EXCERPTED DATA:
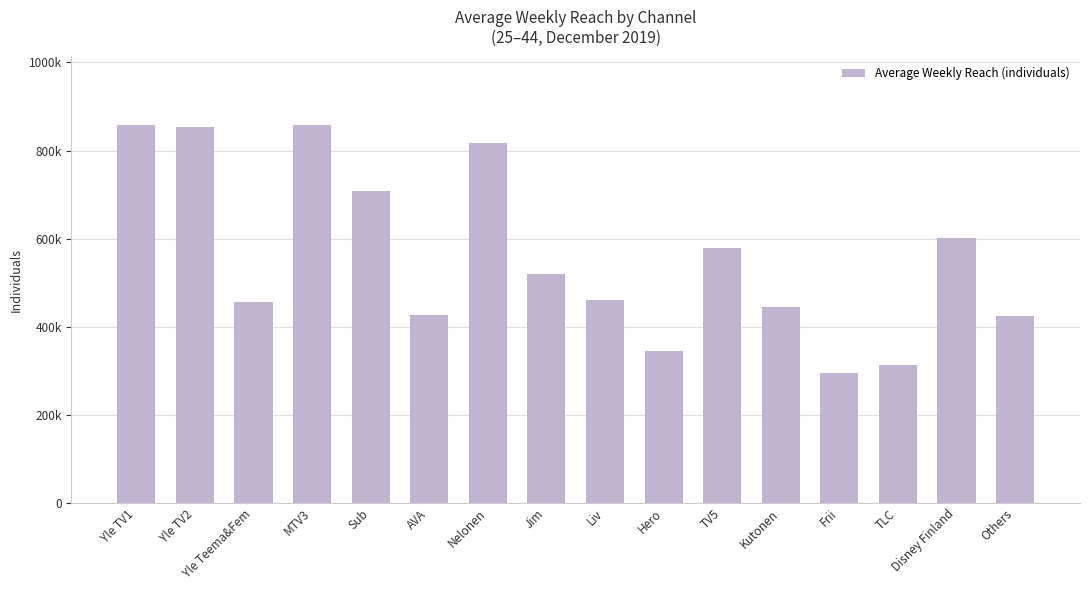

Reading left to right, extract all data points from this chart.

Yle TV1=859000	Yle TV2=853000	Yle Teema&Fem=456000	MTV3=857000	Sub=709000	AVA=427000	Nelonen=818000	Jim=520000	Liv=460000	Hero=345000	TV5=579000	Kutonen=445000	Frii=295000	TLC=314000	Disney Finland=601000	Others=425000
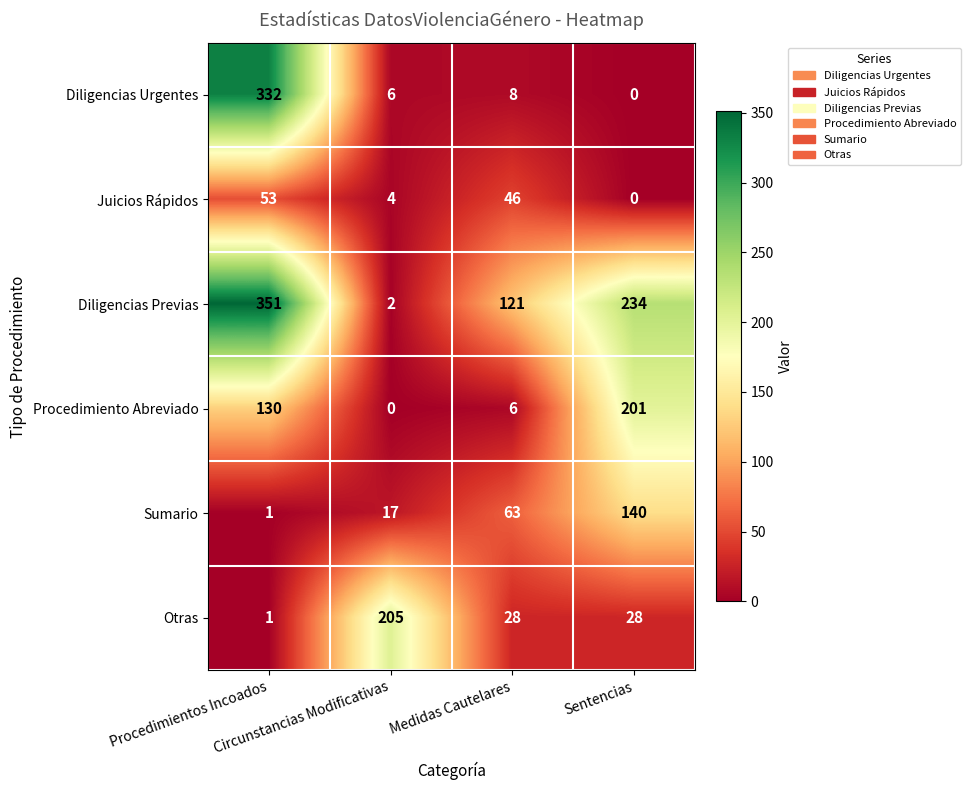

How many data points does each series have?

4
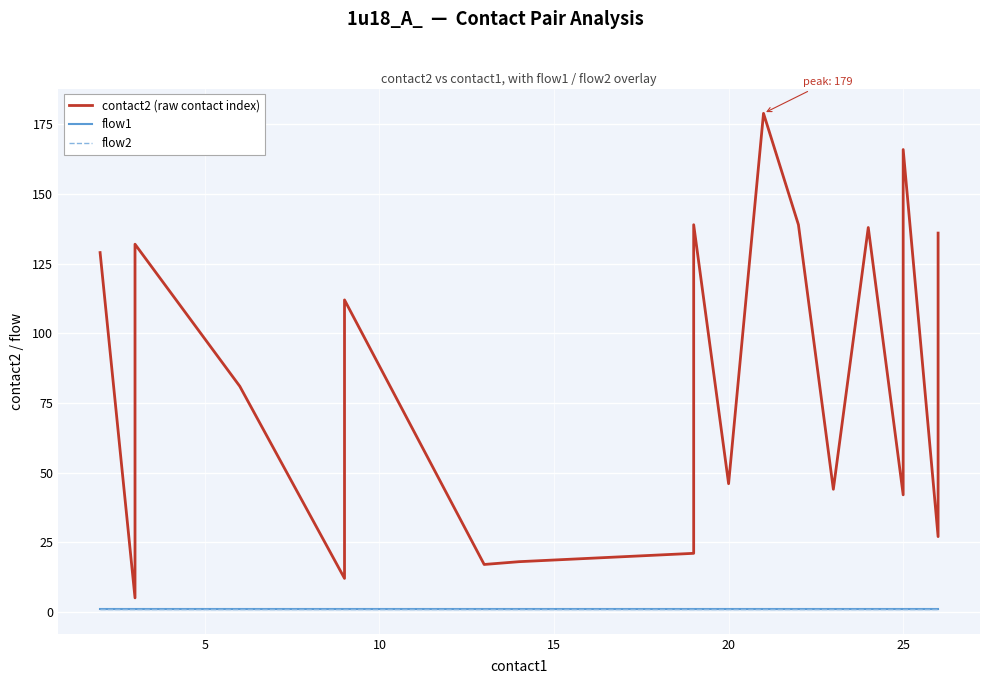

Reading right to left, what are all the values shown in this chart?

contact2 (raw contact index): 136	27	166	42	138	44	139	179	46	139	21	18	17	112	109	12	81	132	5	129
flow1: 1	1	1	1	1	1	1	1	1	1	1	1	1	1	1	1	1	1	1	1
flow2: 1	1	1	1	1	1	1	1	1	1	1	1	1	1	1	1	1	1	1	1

EXERCISE OBJECTIVE: Convert every line of the items above into a JSON list of strings, one string per line, skipping blank lines and leaving out the pictures.

WRITTEN RESPONSE:
[
  "Reading left to right, extract all data points from this chart.",
  "Yle TV1=859000\tYle TV2=853000\tYle Teema&Fem=456000\tMTV3=857000\tSub=709000\tAVA=427000\tNelonen=818000\tJim=520000\tLiv=460000\tHero=345000\tTV5=579000\tKutonen=445000\tFrii=295000\tTLC=314000\tDisney Finland=601000\tOthers=425000",
  "How many data points does each series have?",
  "4",
  "Reading right to left, what are all the values shown in this chart?",
  "contact2 (raw contact index): 136\t27\t166\t42\t138\t44\t139\t179\t46\t139\t21\t18\t17\t112\t109\t12\t81\t132\t5\t129",
  "flow1: 1\t1\t1\t1\t1\t1\t1\t1\t1\t1\t1\t1\t1\t1\t1\t1\t1\t1\t1\t1",
  "flow2: 1\t1\t1\t1\t1\t1\t1\t1\t1\t1\t1\t1\t1\t1\t1\t1\t1\t1\t1\t1"
]